[Dataset records]
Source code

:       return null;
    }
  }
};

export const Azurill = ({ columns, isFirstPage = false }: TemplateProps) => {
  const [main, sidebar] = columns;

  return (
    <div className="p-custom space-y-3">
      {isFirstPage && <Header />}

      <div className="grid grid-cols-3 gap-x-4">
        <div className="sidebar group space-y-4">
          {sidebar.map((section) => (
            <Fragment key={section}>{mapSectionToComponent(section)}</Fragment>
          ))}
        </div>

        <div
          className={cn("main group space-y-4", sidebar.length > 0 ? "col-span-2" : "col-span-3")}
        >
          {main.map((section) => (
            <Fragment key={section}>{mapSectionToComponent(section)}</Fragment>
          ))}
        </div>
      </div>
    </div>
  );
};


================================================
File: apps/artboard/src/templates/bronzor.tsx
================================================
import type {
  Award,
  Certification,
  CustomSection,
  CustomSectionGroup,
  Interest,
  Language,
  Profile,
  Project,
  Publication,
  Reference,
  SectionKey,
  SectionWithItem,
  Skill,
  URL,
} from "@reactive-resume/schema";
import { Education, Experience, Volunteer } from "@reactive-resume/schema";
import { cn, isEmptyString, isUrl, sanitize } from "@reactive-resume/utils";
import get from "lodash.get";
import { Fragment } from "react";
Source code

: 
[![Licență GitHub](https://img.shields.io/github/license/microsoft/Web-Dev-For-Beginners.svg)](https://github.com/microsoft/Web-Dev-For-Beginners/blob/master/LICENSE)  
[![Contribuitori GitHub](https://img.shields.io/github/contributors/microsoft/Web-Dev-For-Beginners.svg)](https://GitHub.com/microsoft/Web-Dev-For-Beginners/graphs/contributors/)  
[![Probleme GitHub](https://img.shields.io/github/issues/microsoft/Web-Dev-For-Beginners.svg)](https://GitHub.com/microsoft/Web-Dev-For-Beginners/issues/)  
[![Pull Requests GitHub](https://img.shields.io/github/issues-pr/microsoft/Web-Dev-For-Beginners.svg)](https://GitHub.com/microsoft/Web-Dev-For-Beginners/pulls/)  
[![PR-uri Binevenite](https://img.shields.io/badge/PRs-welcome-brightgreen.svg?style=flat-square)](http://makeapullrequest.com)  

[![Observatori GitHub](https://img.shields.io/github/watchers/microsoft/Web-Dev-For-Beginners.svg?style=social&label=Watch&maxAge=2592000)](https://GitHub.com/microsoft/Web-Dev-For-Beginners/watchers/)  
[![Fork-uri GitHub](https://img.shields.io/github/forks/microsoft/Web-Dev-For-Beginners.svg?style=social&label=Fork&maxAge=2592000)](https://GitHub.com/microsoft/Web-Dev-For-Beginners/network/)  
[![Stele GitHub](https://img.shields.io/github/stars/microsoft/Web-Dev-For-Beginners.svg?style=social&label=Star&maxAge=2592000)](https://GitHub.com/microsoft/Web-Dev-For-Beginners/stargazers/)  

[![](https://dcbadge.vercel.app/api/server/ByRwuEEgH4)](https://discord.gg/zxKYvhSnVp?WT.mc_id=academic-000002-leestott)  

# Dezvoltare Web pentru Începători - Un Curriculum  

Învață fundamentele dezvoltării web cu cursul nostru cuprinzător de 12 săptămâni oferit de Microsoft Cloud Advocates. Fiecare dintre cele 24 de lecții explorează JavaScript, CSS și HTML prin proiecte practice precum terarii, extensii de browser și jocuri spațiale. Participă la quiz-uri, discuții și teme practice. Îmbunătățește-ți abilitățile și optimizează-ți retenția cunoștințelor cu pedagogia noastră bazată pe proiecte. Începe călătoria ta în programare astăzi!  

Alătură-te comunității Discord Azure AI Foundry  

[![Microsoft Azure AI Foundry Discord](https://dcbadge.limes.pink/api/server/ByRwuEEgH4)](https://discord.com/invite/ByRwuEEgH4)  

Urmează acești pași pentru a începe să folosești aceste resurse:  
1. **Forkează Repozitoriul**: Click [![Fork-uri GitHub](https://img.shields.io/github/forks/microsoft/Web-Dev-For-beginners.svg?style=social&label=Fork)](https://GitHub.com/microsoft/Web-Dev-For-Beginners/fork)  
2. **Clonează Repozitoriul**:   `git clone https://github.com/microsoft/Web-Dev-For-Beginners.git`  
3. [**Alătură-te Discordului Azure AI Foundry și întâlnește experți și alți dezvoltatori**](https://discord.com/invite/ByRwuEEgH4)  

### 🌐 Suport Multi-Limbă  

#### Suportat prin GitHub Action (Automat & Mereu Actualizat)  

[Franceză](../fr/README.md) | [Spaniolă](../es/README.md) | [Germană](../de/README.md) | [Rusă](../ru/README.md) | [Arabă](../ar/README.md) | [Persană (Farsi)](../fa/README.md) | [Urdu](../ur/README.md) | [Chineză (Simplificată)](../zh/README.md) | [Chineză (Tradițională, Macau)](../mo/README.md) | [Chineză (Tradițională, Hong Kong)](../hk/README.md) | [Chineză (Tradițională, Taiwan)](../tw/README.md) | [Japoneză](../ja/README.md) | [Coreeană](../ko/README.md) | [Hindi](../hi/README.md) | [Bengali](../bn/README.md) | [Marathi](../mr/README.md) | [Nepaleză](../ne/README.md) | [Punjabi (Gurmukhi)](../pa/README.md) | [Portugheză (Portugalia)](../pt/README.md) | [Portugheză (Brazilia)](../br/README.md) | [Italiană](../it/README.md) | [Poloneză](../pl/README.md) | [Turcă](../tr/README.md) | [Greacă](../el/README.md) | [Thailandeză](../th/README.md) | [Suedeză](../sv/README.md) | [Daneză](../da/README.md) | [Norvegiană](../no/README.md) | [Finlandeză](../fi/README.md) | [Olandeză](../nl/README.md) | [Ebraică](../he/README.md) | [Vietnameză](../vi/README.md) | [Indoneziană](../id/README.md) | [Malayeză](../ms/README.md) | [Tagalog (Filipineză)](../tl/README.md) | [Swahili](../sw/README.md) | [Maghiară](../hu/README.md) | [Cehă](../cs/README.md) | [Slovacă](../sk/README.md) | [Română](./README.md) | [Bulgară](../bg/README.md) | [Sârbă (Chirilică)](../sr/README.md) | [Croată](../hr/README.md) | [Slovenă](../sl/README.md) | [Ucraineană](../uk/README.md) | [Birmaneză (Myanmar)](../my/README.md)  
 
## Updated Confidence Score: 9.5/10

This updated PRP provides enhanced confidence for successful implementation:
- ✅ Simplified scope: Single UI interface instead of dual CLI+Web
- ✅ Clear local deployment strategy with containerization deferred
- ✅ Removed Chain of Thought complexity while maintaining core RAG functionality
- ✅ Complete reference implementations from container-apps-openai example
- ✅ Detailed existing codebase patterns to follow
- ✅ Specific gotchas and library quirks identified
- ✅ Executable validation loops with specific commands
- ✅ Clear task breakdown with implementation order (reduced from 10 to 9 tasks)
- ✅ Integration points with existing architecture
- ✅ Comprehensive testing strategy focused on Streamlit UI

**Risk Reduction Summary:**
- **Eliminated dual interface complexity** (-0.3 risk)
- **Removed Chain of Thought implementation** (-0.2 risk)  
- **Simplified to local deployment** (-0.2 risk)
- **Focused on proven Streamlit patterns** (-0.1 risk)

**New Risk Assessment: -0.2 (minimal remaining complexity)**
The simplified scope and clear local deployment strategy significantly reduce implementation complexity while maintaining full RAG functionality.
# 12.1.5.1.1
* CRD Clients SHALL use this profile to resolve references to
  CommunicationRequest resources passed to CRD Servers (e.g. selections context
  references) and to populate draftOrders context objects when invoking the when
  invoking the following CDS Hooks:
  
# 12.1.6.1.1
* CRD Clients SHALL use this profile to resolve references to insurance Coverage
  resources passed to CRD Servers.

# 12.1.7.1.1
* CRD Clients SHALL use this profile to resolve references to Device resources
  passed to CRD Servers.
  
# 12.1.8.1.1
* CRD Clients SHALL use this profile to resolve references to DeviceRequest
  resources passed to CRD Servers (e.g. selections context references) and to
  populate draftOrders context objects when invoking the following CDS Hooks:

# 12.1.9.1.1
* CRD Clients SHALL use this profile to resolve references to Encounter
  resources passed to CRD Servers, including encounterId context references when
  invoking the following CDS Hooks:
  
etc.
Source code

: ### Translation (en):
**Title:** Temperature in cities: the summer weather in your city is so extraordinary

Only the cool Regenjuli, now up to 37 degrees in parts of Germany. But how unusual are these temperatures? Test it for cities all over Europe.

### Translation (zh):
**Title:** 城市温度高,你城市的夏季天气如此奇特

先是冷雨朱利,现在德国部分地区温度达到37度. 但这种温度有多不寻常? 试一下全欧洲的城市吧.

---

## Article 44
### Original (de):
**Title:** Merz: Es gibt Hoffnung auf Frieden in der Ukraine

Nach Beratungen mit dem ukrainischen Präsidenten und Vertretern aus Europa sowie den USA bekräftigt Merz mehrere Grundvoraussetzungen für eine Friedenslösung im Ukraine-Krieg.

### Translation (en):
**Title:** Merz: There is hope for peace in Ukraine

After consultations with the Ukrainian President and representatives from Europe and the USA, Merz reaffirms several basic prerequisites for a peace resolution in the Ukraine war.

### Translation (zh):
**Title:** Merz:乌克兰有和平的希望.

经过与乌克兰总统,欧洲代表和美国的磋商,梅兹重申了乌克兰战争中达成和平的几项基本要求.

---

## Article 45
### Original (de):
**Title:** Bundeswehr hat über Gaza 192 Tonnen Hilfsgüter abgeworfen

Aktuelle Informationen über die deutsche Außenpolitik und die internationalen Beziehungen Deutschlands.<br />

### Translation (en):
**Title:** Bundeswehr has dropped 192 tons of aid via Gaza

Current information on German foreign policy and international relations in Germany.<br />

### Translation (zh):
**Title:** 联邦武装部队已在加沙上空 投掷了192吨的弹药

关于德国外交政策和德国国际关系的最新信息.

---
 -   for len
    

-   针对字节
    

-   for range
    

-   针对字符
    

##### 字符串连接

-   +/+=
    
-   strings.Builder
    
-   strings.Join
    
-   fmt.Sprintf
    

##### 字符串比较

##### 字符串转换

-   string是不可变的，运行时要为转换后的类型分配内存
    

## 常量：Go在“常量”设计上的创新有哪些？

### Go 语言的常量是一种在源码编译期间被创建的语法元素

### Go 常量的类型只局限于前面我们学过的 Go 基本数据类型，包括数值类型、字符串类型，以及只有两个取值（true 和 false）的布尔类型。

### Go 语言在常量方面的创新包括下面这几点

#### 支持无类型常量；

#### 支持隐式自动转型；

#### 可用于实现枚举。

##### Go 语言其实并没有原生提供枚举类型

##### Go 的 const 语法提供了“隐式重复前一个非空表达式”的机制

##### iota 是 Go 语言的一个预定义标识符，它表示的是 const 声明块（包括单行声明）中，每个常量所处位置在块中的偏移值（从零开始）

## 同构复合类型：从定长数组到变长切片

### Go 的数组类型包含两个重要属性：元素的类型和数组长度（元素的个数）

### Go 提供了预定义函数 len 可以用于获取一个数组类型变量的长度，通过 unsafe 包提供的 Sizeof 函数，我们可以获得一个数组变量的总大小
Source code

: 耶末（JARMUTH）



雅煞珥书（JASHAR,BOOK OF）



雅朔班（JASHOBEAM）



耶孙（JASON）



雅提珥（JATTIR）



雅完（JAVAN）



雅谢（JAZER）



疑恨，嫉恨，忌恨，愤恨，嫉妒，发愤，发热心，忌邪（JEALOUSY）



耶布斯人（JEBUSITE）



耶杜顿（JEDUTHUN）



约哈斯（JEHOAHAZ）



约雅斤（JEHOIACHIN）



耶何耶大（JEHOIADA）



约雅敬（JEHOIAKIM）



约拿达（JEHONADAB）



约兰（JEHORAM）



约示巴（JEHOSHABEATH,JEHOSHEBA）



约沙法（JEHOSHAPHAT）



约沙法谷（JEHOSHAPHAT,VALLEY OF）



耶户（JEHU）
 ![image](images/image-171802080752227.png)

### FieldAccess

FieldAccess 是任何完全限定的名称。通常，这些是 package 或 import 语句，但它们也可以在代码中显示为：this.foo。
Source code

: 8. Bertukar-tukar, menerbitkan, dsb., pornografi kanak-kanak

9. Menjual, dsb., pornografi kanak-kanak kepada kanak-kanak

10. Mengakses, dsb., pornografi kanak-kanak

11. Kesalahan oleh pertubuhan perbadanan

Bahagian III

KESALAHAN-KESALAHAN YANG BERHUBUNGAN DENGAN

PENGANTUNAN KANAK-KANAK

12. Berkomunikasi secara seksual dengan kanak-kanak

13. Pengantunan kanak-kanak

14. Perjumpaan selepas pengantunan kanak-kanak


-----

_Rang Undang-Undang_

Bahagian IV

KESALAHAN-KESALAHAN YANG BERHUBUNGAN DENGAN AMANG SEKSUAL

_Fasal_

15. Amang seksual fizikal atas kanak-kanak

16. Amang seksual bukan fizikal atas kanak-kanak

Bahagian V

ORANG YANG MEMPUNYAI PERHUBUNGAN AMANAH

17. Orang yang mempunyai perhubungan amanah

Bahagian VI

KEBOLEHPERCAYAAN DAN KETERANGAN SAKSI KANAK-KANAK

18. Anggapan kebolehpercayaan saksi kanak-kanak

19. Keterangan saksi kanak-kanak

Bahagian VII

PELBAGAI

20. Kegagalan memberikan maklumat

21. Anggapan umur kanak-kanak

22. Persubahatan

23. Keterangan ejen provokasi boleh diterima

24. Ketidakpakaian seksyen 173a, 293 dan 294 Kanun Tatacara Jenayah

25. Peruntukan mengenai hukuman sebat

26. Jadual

** Your task **
Please convert everything from the line containing "19. Keterangan saksi kanak-kanak" down to the end of the rows into a JSON list of strings, one string per line, leaving out blank lines.

** Answer to this exercise **
[
  "19. Keterangan saksi kanak-kanak",
  "Bahagian VII",
  "PELBAGAI",
  "20. Kegagalan memberikan maklumat",
  "21. Anggapan umur kanak-kanak",
  "22. Persubahatan",
  "23. Keterangan ejen provokasi boleh diterima",
  "24. Ketidakpakaian seksyen 173a, 293 dan 294 Kanun Tatacara Jenayah",
  "25. Peruntukan mengenai hukuman sebat",
  "26. Jadual"
]